PAGE TEXT
----

# Reproducibility
- Notebook: tab_rq1_dist.ipynb
- Data sources:
  - replication/data/platforms/<platform>/top100.json
- Expected output:
  - Table: Top languages and licenses across the 900-plugin top subset (tab:rq1_dist)


In [1]:
from pathlib import Path
import json
import pandas as pd
from collections import Counter

DATA_DIR = (Path.cwd() / ".." / "data").resolve()
PLATFORM_DIR = DATA_DIR / "platforms"

platforms = [p.name for p in PLATFORM_DIR.iterdir() if p.is_dir()]


def load_top100(platform):
    path = PLATFORM_DIR / platform / "top100.json"
    with path.open("r", encoding="utf-8") as handle:
        return json.load(handle)["top100"]


Metric definitions:
- Language count: primary repo language per entry (missing -> Unknown)
- License count: repo license (missing -> No License)
- Percentage = count / 900 * 100


In [2]:
language_counts = Counter()
license_counts = Counter()

LICENSE_MAP = {
    "MIT License": "MIT",
    "GNU General Public License v3.0": "GPLv3",
    "Apache License 2.0": "Apache 2.0",
    "GNU General Public License v2.0": "GPLv2",
    "Mozilla Public License 2.0": "MPL 2.0",
    "GNU Lesser General Public License v3.0": "LGPL v3",
    "GNU Affero General Public License v3.0": "AGPL v3",
    'BSD 3-Clause "New" or "Revised" License': "BSD-3-Clause",
    "No License": "No License",
    "Other": "Other",
}


def normalize_license(name):
    if not name:
        return "No License"
    cleaned = str(name).strip()
    return LICENSE_MAP.get(cleaned, cleaned)


top100_total = 0
for platform in platforms:
    top100 = load_top100(platform)
    top100_total += len(top100)

----

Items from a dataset
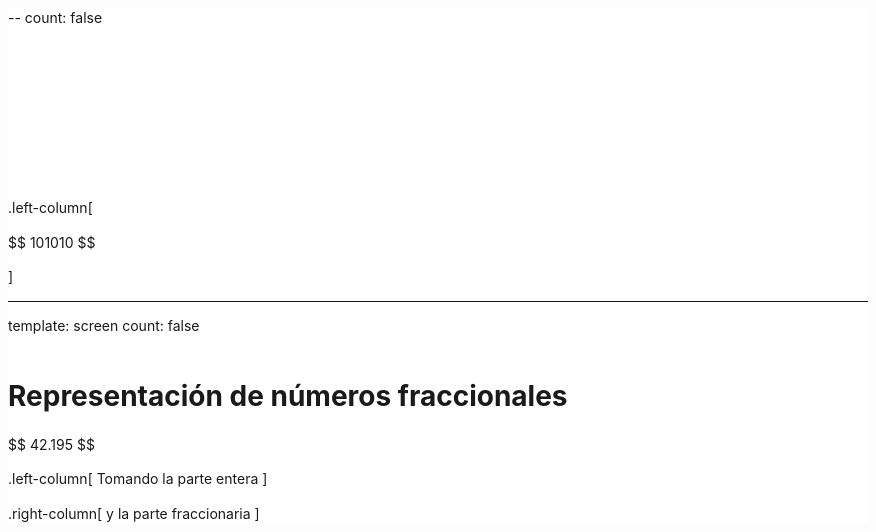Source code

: --
count: false


<br>
<br>
<br>
<br>
<br>
<br>
<br>

.left-column[
<p>
$$
101010
$$
</p>
]

---
template: screen
count: false
# Representación de números fraccionales

<p>
$$
42.195
$$
</p>

.left-column[
Tomando la parte entera
]

.right-column[
y la parte fraccionaria
]

<div style="position: absolute; left: 0px; top: 220px; height: 200px; width: 100px; ">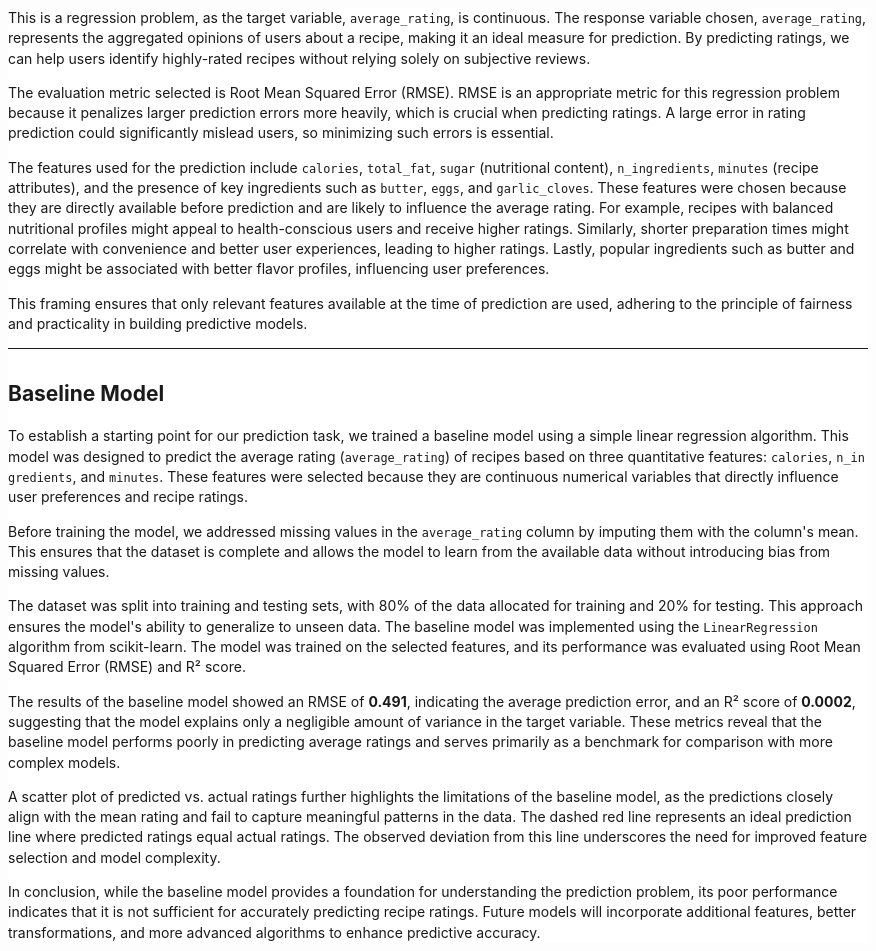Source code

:This is a regression problem, as the target variable, `average_rating`, is continuous. The response variable chosen, `average_rating`, represents the aggregated opinions of users about a recipe, making it an ideal measure for prediction. By predicting ratings, we can help users identify highly-rated recipes without relying solely on subjective reviews.

The evaluation metric selected is Root Mean Squared Error (RMSE). RMSE is an appropriate metric for this regression problem because it penalizes larger prediction errors more heavily, which is crucial when predicting ratings. A large error in rating prediction could significantly mislead users, so minimizing such errors is essential.

The features used for the prediction include `calories`, `total_fat`, `sugar` (nutritional content), `n_ingredients`, `minutes` (recipe attributes), and the presence of key ingredients such as `butter`, `eggs`, and `garlic_cloves`. These features were chosen because they are directly available before prediction and are likely to influence the average rating. For example, recipes with balanced nutritional profiles might appeal to health-conscious users and receive higher ratings. Similarly, shorter preparation times might correlate with convenience and better user experiences, leading to higher ratings. Lastly, popular ingredients such as butter and eggs might be associated with better flavor profiles, influencing user preferences.

This framing ensures that only relevant features available at the time of prediction are used, adhering to the principle of fairness and practicality in building predictive models.

---

## **Baseline Model**  

To establish a starting point for our prediction task, we trained a baseline model using a simple linear regression algorithm. This model was designed to predict the average rating (`average_rating`) of recipes based on three quantitative features: `calories`, `n_ingredients`, and `minutes`. These features were selected because they are continuous numerical variables that directly influence user preferences and recipe ratings.

Before training the model, we addressed missing values in the `average_rating` column by imputing them with the column's mean. This ensures that the dataset is complete and allows the model to learn from the available data without introducing bias from missing values.

The dataset was split into training and testing sets, with 80% of the data allocated for training and 20% for testing. This approach ensures the model's ability to generalize to unseen data. The baseline model was implemented using the `LinearRegression` algorithm from scikit-learn. The model was trained on the selected features, and its performance was evaluated using Root Mean Squared Error (RMSE) and R² score.

The results of the baseline model showed an RMSE of **0.491**, indicating the average prediction error, and an R² score of **0.0002**, suggesting that the model explains only a negligible amount of variance in the target variable. These metrics reveal that the baseline model performs poorly in predicting average ratings and serves primarily as a benchmark for comparison with more complex models.

A scatter plot of predicted vs. actual ratings further highlights the limitations of the baseline model, as the predictions closely align with the mean rating and fail to capture meaningful patterns in the data. The dashed red line represents an ideal prediction line where predicted ratings equal actual ratings. The observed deviation from this line underscores the need for improved feature selection and model complexity.

In conclusion, while the baseline model provides a foundation for understanding the prediction problem, its poor performance indicates that it is not sufficient for accurately predicting recipe ratings. Future models will incorporate additional features, better transformations, and more advanced algorithms to enhance predictive accuracy.
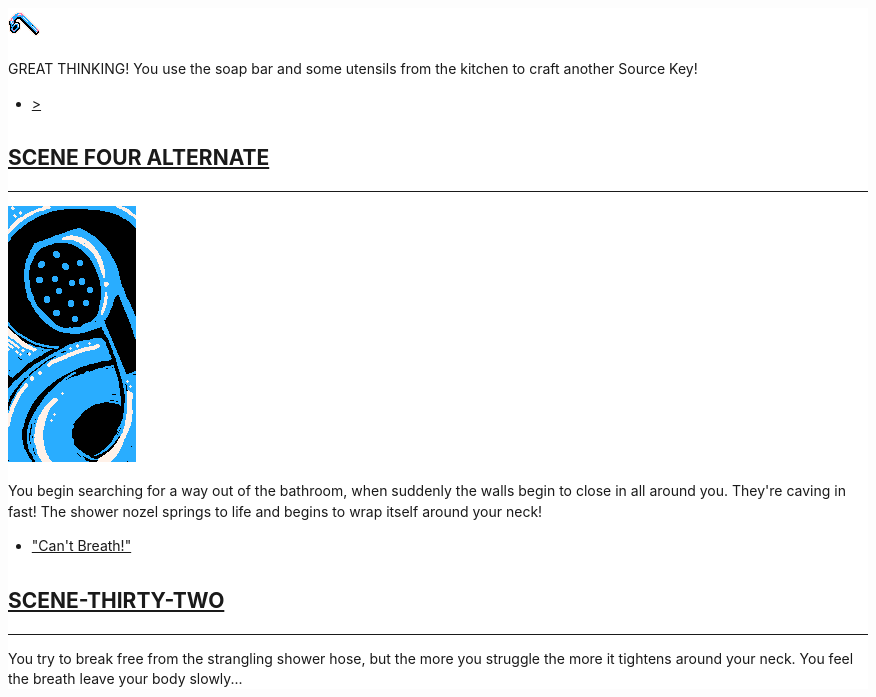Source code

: <div class="item-container">
<div class="items">
	<img src="images/pipeIcon.png">
</div>
</div>


GREAT THINKING! You use the soap bar and some utensils from the kitchen to craft another Source Key!

- [>](/prize-two)





<span class="clear"></span>



## [SCENE FOUR ALTERNATE]("")
---


<img src="images/showerHose.gif">

You begin searching for a way out of the bathroom, when suddenly the walls begin to close in all around you. They're caving in fast! The shower nozel springs to life and begins to wrap itself around your neck!

- ["Can't Breath!"](/scene-thirty-two)

<span class="clear"></span>



## [SCENE-THIRTY-TWO]("")
---


You try to break free from the strangling shower hose, but the more you struggle the more it tightens around your neck. You feel the breath leave your body slowly...
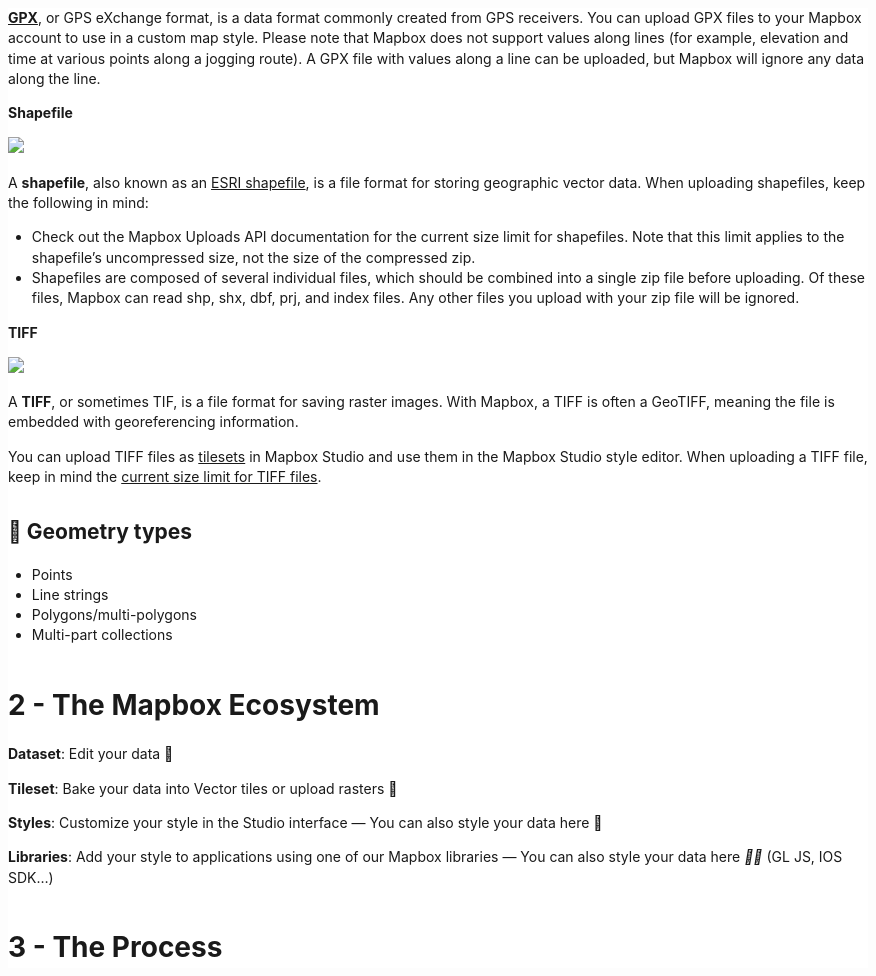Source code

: 
[**GPX**](http://en.wikipedia.org/wiki/GPS_eXchange_Format), or GPS eXchange format, is a data format commonly created from GPS receivers.
You can upload GPX files to your Mapbox account to use in a custom map style. Please note that Mapbox does not support values along lines (for example, elevation and time at various points along a jogging route). A GPX file with values along a line can be uploaded, but Mapbox will ignore any data along the line.

**Shapefile**


![](https://paper-attachments.dropbox.com/s_50EEDCA7947791B75F33CD388F18E96B2D817BF4D6A654F9CA53F7D29F431CBD_1552101803249_Screen+Shot+2019-03-08+at+7.23.13+PM.png)


A **shapefile**, also known as an [ESRI shapefile](https://en.wikipedia.org/wiki/Shapefile), is a file format for storing geographic vector data.
When uploading shapefiles, keep the following in mind:


- Check out the Mapbox Uploads API documentation for the current size limit for shapefiles. Note that this limit applies to the shapefile’s uncompressed size, not the size of the compressed zip.
- Shapefiles are composed of several individual files, which should be combined into a single zip file before uploading. Of these files, Mapbox can read shp, shx, dbf, prj, and index files. Any other files you upload with your zip file will be ignored.

**TIFF**

![](https://paper-attachments.dropbox.com/s_50EEDCA7947791B75F33CD388F18E96B2D817BF4D6A654F9CA53F7D29F431CBD_1552101864821_download.png)


A **TIFF**, or sometimes TIF, is a file format for saving raster images. With Mapbox, a TIFF is often a GeoTIFF, meaning the file is embedded with georeferencing information.

You can upload TIFF files as [tilesets](https://www.mapbox.com/help/define-tileset) in Mapbox Studio and use them in the Mapbox Studio style editor. When uploading a TIFF file, keep in mind the [current size limit for TIFF files](https://www.mapbox.com/help/upload-troubleshooting).


## 🔺 Geometry types
- Points
- Line strings
- Polygons/multi-polygons
- Multi-part collections


# 2 - The Mapbox Ecosystem

**Dataset**: Edit your data 📝

**Tileset**: Bake your data into Vector tiles or upload rasters 🗾

**Styles**: Customize your style in the Studio interface — You can also style your data here 🎨

**Libraries**: Add your style to applications using one of our Mapbox libraries — You can also style your data here *👩‍💻*  (GL JS, IOS SDK…)


# 3 - The Process
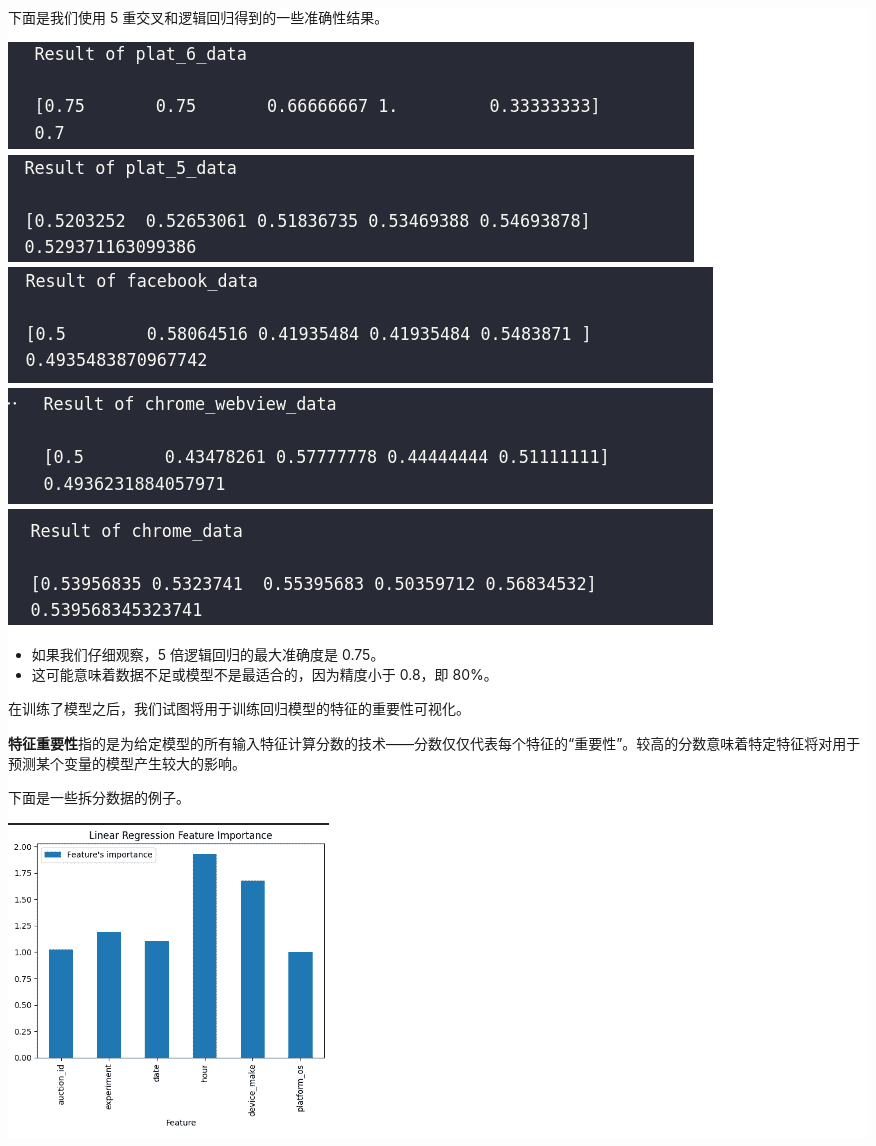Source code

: 下面是我们使用 5 重交叉和逻辑回归得到的一些准确性结果。

![](img/712d1abcef2caa1383d7584b571b5af0.png)![](img/fc9db8b2c407e4ec18ccc7b992d14bb1.png)![](img/7cffd7d7e1c432373b19d8c07c6ffbc3.png)![](img/567f07120f9adab02dafb80fe5a20e7f.png)![](img/63e8d4e2a3ae45d5844981e9a1862363.png)

*   如果我们仔细观察，5 倍逻辑回归的最大准确度是 0.75。
*   这可能意味着数据不足或模型不是最适合的，因为精度小于 0.8，即 80%。

在训练了模型之后，我们试图将用于训练回归模型的特征的重要性可视化。

**特征重要性**指的是为给定模型的所有输入特征计算分数的技术——分数仅仅代表每个特征的“重要性”。较高的分数意味着特定特征将对用于预测某个变量的模型产生较大的影响。

下面是一些拆分数据的例子。

![](img/58f4d02627c52b0d3515a38840edbeb4.png)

----

EXERCISE OBJECTIVE
Based on the reproducibility page, answer yes or no to each statement and quote the words of the page that decide it. 1. An entry with no primary repo language is counted as Unknown. 2. A repo with no license is counted under "Other". 3. Each percentage is calculated by dividing the count by 100.

SOLUTION
1. Yes: "missing -> Unknown"
2. No: "missing -> No License"
3. No: "Percentage = count / 900 * 100"